Though the Health Professions Council South Africa (HPCSA) hearing into the professional conduct of sports science expert Tim Noakes has been postponed to November 2015, Noakes is not budging on his Banting diet philosophy and says that medical and scientific practitioners need to progress.
Tim Noakes. Image credit: 2oceansvibe.
Noakes says that if he were to turn in his medical registration, then the Council would have no ambit or control over him; however he says that he is not prepared to do that because he feels this matter is too important.
The hearing will look into a complaint about Noakes allegedly giving ‘unconventional’ dietary advice on social media, conduct after he suggested a mother wean her baby with a low-carb high-fat diet, via Twitter.
The Association for Dietetics in SA laid the complaint with the (HPCSA) and if found guilty, the medical doctor and UCT professor faces losing his right to practise.
Noakes stands steadfast in his beliefs and says that he understands the biology behind the low-carb high-fat diet, unlike some practitioners who look at nutrition through the lens of epidemiology.
They’re practicing medicine that went out in the 90s, based on the idea that fat in the diet causes heart disease.
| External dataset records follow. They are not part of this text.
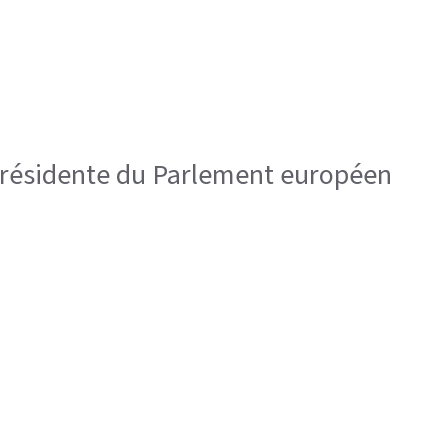
 présidente du Parlement européen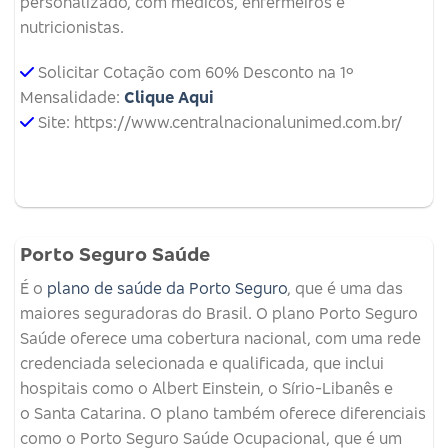
personalizado, com médicos, enfermeiros e
nutricionistas.
Solicitar Cotação com 60% Desconto na 1º
Mensalidade:
Clique Aqui
Site: https://www.centralnacionalunimed.com.br/
Porto Seguro Saúde
É o
plano de saúde da Porto Seguro
, que é uma das
maiores seguradoras do Brasil. O plano Porto Seguro
Saúde oferece uma cobertura nacional, com uma rede
credenciada selecionada e qualificada, que inclui
hospitais como o Albert Einstein, o Sírio-Libanês e
o Santa Catarina. O plano também oferece diferenciais
como o Porto Seguro Saúde Ocupacional, que é um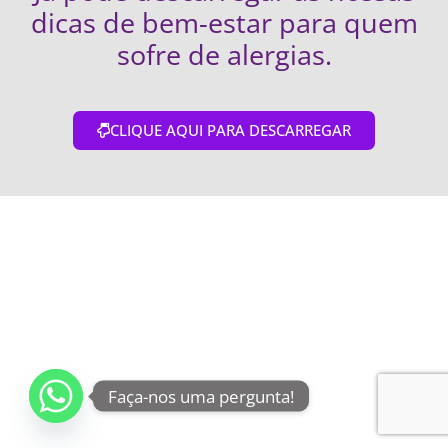
dicas de bem-estar para quem
sofre de alergias.
CLIQUE AQUI PARA DESCARREGAR
Faça-nos uma pergunta!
There is absolutely no evidence for that. In fact, the evidence is the opposite. It’s the carbohydrates that are killing us. Unfortunately, we don’t teach that in our medical schools; and until we do, we’ll get the wrong information to the public.— Professor Tim Noakes, sports science and health expert
6 times that Tim Noakes says he successfully challenged medical and scientific convention
1. Disproving the theory that if you run in marathons, you’ll never have heart disease.
2. Disproving the assumption that neck injuries are inevitable as a rugby athlete.
3. Disproving the idea that lactate acid causes fatigue during exercise.
4. Proving that over drinking during exercise can cause great harm.
5. Providing evidence that rugby players need adequate rest (8 weeks)to reach peak performance.
6. Dispelling the notion that cricketers must bat by lifting the bat directly towards the stump.